A large group of netizens, for certain purposes, use all their resources to collect as much information as possible about the subject; then they refine the information according to their purposes, and feedback it to the internet to share with others. This completes the first "human flesh iteration."


Then, based on the first human flesh iteration, everyone learns from each other and continues to collect, process, and organize information through cross-repetition, creating the second "human flesh iteration." This continues in a loop, and after numerous relentless iterations, the subject's portrait appears on the paper. If the material that constitutes the "satisfactory portrait" has indeed been verified and at least the main body is a fact, then the "human flesh search" is successful.


It can almost be concluded that as long as enough netizens participate in the "human flesh search," the time is long enough, and everyone's perseverance is strong enough, then anyone can be exposed.


In fact, in a sense, Big Data Mining is just a special "human flesh search" that is automatically completed by machines. The purpose of this search is no longer limited to defaming or praising someone, but has a broader purpose, such as finding the best buyers for product sellers, finding patterns for certain types of data, and finding associations between certain things. In short, as long as the purpose is clear, Big Data Mining will have a place to be used.


Compared with "human flesh searches," netizens are replaced by computers; the information collected by netizens is replaced by massive heterogeneous data in the database; the techniques that netizens use to find various connections between people are replaced by corresponding intelligent algorithms, and the practices that netizens learn from each other are replaced by various synchronous operations.


Each iteration process still proceeds as usual, but the machine has more iterations, faster speed, and each iteration is actually a "learning" process of the machine. The netizens' final "satisfactory portrait" is replaced by temporary mining results. The reason why it is said to be temporary is that for Big Data Mining, there is no end. The results will become more and more accurate, and the level of intelligence will become higher, and users only need to choose satisfactory results according to their standards at any time.

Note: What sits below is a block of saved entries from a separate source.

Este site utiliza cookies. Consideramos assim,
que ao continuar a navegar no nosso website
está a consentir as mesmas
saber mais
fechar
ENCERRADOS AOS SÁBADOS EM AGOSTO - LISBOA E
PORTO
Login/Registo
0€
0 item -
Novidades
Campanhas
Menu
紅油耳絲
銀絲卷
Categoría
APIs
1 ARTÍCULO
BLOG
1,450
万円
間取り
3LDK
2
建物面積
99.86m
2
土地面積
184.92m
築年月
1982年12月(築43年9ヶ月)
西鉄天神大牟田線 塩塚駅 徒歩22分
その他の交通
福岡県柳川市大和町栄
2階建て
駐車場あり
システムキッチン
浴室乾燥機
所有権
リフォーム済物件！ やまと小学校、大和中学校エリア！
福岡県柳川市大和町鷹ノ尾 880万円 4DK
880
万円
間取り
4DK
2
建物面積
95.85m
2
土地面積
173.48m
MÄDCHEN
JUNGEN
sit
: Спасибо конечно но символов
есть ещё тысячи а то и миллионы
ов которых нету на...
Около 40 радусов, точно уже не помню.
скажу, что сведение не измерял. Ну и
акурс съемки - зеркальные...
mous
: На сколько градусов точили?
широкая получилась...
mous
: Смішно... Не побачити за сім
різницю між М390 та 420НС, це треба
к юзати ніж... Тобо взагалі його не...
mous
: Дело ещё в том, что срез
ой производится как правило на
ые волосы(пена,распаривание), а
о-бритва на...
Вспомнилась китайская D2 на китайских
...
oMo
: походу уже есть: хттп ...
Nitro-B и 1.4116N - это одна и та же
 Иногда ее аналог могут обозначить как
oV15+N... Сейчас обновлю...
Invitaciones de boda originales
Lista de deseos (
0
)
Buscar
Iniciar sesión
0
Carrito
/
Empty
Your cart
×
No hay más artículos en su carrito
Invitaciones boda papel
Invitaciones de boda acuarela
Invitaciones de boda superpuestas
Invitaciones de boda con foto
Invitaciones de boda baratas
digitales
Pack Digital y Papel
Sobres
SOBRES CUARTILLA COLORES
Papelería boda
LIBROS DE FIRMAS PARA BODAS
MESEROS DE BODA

Of course, in addition to similarity, "human flesh searches" and "Big Data Mining" must have many significant differences. For example, machines do not get tired; they collect more and faster data, and the channels for data sources are more extensive. In short, the netizens' "human flesh search" will ultimately lose to the machine's "Big Data Mining."


4.Privacy Protection and Data Mining coexist with "crisis" and "opportunity."



It must be acknowledged that, in the current reality, the "lethality" of big data privacy mining has far exceeded the ability of big data privacy protection. In other words, in the face of big data mining, current humans are a bit overwhelmed. This is indeed an unexpected situation. Since the birth of the Internet, people have spared no effort to leave fragmented information online forever. Although each of these fragments is completely harmless, no one has ever realized or deliberately paid attention to the potential privacy risks.